From these and many other causes a London court in 1864 was a far more degraded and desolate place than it can be now, even in the remotest and forlornest region, and in taking charge of it one had to do a variety of things oneself, where now one finds the intelligent and willing co-operation of many other agencies.
Again, there were next to no “model” dwellings and little power of cheap locomotion, so that a court in those days was subject to little change of population; the same families clung to it, lived, married and died in it. Cheap locomotion and facilities in reading have brought the different parts of London into much closer communication.

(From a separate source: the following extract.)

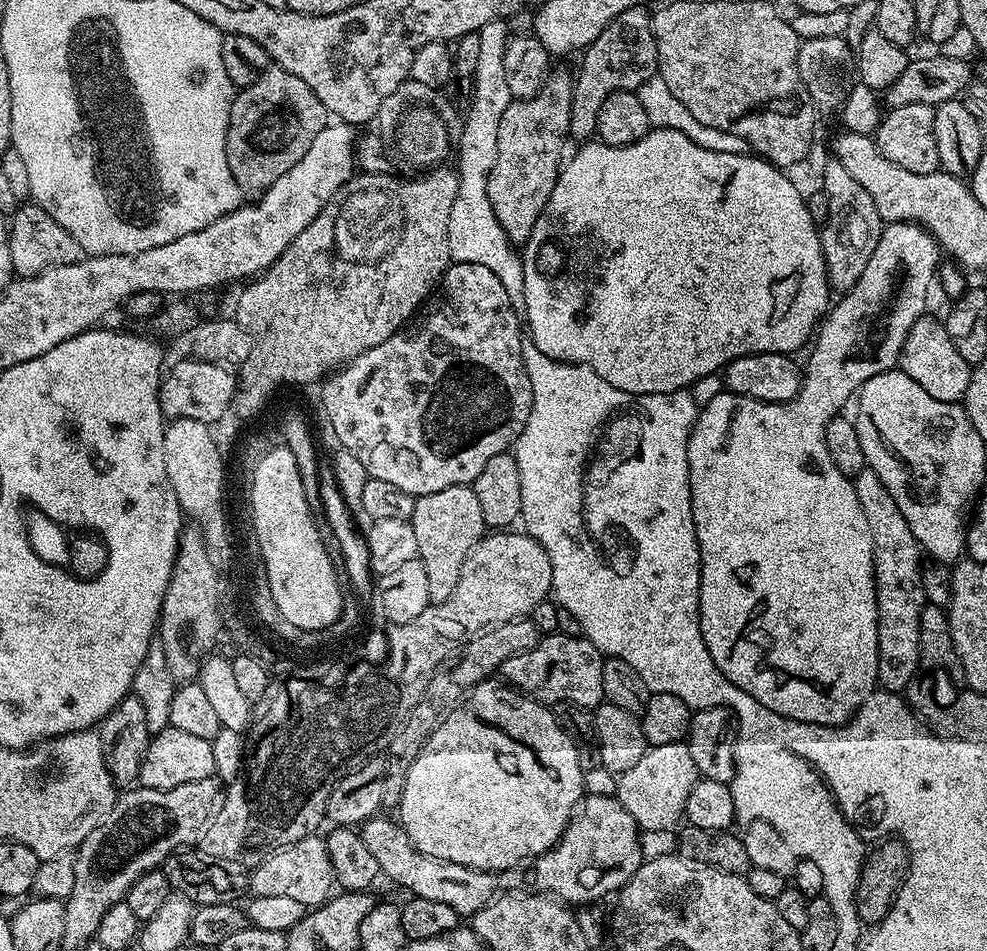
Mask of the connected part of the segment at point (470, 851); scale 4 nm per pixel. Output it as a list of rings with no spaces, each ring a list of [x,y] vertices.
[[[489,678],[477,684],[445,716],[444,721],[436,727],[434,734],[430,734],[430,738],[422,746],[418,758],[414,758],[414,766],[410,766],[410,774],[406,774],[406,786],[402,790],[402,798],[398,805],[398,813],[400,812],[398,822],[404,827],[406,834],[410,834],[410,842],[414,842],[414,846],[418,846],[422,854],[430,854],[434,858],[442,858],[446,862],[454,862],[462,866],[481,868],[484,872],[504,874],[507,868],[512,868],[515,864],[522,863],[523,860],[531,861],[544,852],[549,852],[560,841],[560,835],[564,833],[564,828],[572,819],[573,812],[576,811],[585,795],[585,771],[585,765],[580,763],[574,742],[570,742],[566,730],[558,726],[556,716],[549,705],[530,699],[523,692],[516,691],[503,679]]]

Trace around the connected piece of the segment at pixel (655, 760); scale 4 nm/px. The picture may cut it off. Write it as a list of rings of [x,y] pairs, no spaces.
[[[687,743],[651,746],[642,754],[642,758],[638,758],[636,765],[619,773],[617,780],[620,781],[616,784],[614,795],[626,814],[630,814],[630,818],[634,818],[636,825],[644,832],[663,828],[672,830],[681,823],[686,798],[690,798],[690,790],[694,790],[699,779],[701,775],[694,766],[694,758]]]

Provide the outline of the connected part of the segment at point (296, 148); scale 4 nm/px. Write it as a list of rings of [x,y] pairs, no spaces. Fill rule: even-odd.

Many of these facts made the necessity for preserving and regulating the old courts and houses far more important than is the case now. The old courts are rapidly disappearing, and numerous blocks of buildings with modern appliances are now scattered over most neighbourhoods. But in 1864 tenants were neither routed out of foul and close courts nor would they have been received into the rare and select model dwellings. Moreover, in the rough courts they were little meddled with, and could pursue in ignorance their insanitary habits further than would be possible now.
It was very natural, therefore, that my first efforts should have been directed to rough courts and the inhabitants as I found them there. Steady and gradual improvement of the people of the houses, without selection of the former or sudden reconstruction of the latter, was our first duty, and my little book on Homes of the London Poor tells the history of that early work. But if there is one duty more incumbent on us than another in such efforts, it is to be quick to see where advance is possible, how higher standards can be realized, and how much old forms may be rightly superseded. With certain exceptions in regard to small old houses, our work of late years has been increasingly in new houses and with chosen tenants.
The principles, however, are the same, and there is one great fact which the changing form has only brought out more and more clearly, and that is that the conduct of houses or blocks, old or new, so as to secure health and comfort and homelike feeling, depends on management. One can see any day excellent buildings execrably managed, and one may see tumble-down old places of wretched construction both healthier and far more homelike because well managed. And I may confidently say that the distinctive feature of our work has been that of devoting our full strength to management. It will be realized at once how much more this implies than “rent collecting.” An ordinary clerk will go from door to door for rents; that is a very different matter from managing houses. We have tried, so far as possible, to enlist ladies, who would have an idea of how—by diligent attention to all business which devolves on a landlord, by wise rule with regard to all duties which a tenant should fulfil, by sympathetic and just decisions with a view to the common good—a high standard of management could be attained: repairs promptly and efficiently attended to, references carefully taken up, cleaning sedulously supervised, overcrowding put an end to, the blessing of ready-money payments enforced, accounts strictly kept, and, above all, tenants so sorted as to be helpful to one another.